3 minute read
Building resilience to navigate uncertainty
How can you ensure your business is best set up to help you achieve the ambitions you have for it? One of the founding fathers of the United States, Benjamin Franklin coined the wellworn phrase ‘By failing to prepare, you are preparing to fail,’ and in terms of running a business, there may be no better guiding principle.
With Covid, the cost-of-living crisis, geopolitical uncertainty and high interest rates, businesses have had a lot to contend with in the last few years. Although signs point to inflation being tamed and interest rates coming down, there will always be challenges that test the resilience and resolve of business owners.
Covid’s impact on the economy was massive, with banks doing more than ten years' worth of lending volumes in just one year. It means one in three SMEs have become heavily indebted through no fault of their own and this has strained cashflow for many.
Against this backdrop owners must embrace creating resilience within their businesses by planning for an uncertain future. With Franklin’s adage in mind, there are three areas of their business that owners should consider ensuring they’re prepared for whatever the economy throws at them.
Routes to resilience
Financial resilience is probably the most important of the three; business can’t work without cash and capital. The cost of running your business will rise, so consider how you will cope with these increasing costs. It might be prudent to prepare for an environment where interest rates are higher for longer, for example.

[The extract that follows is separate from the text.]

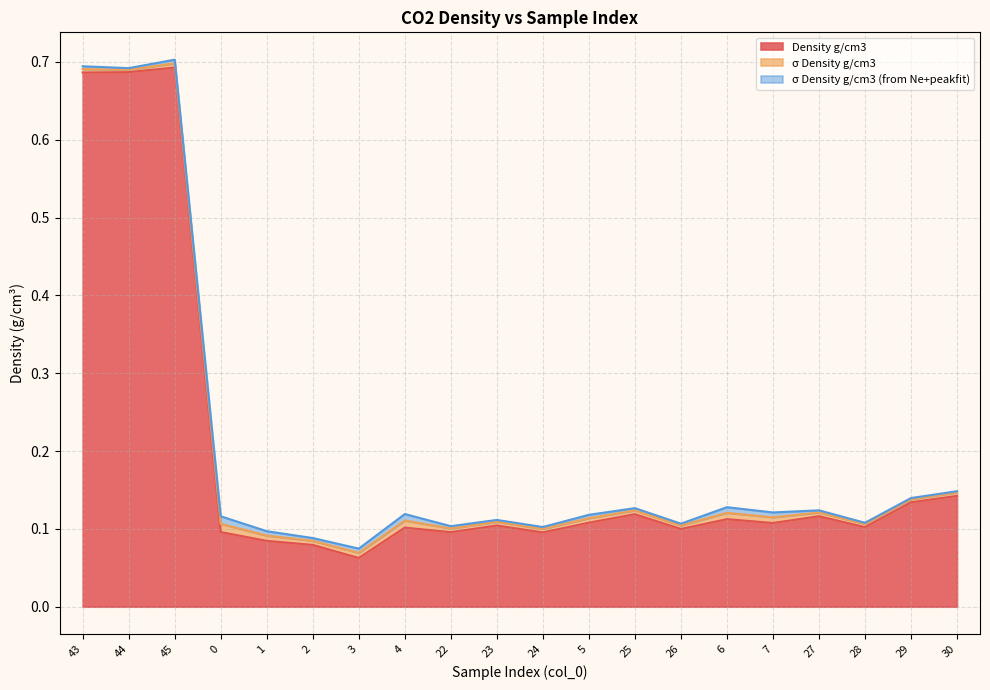

Which series changed the most between 26 and 28?

Density g/cm3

Managing working capital and cashflow should be an ongoing process, especially during challenging times. Revenues will always be at risk, but knowing your customers and making it hard for them to leave reduces that risk.
Understanding a customer’s financials, cashflow, and pain points can help to improve customer service and retain them.
Building operational resilience relies on four elements – suppliers, people, technology and strategy – to help a company pivot when needed. For businesses with hard-wired, inflexible and intertwined supply chains, flexibility can be created by having multiple product lines, being less reliant on fixed costs and buying plant and machinery which is multipurpose or multifunctional. For the latter, business owners may require a new mindset when planning for change. Spending a little more and utilising financing options strategically would increase the company's ability to adapt.
Creating resilience is also about creating a workforce with the skills to pivot with the company when required. Successful businesses tend to rotate the workforce to increase their skills and understanding, readying them to adapt quickly if and when the firm needs to change direction. Leadership and personal resilience is inherent in SME owners, often demonstrated by their desire to start up, scale up and stay ahead in business. To strengthen business resilience though, you also need vision and the ability to learn quickly from setbacks.
Producing a resilience playbook
It's worth setting some time aside to work out a resilience playbook for your business. This can be any document containing clear, targeted and measurable short, medium and long-term actions that you can take to prepare your business for future challenges. You’re figuring out how you might mitigate risks or take advantage of potential opportunities. The most resilient businesses deliberately keep short-term and medium-term actions aligned with their long-term vision.
Remember: planning is not a way to predict the future, but rather a means to prepare for it.
Short-term actions could include identifying revenues that might be at risk and scrutinising discretionary spending, which is different for every business. Resilient businesses regularly consider this and are ruthless about stopping it if it is not directly contributing to their commercial objectives. For example, those with well-established brands can probably reduce marketing budget without too much impact but if you're a new business trying to gain a foothold in a market, it’s probably the last thing you should do.
For operational resilience, consider how you might build some flexibility amongst your staff to take on other roles within your business in the medium term. How could you also strengthen your core relationships? Long term, you might consider how you could invest for growth and introduce new pricing models. How can you invest in automation or in new skills, for example, to grow your business?
Working on solutions to potential business risks ahead of them happening will make your business more resilient. Let Franklin's famous words guide you: don't fail to prepare.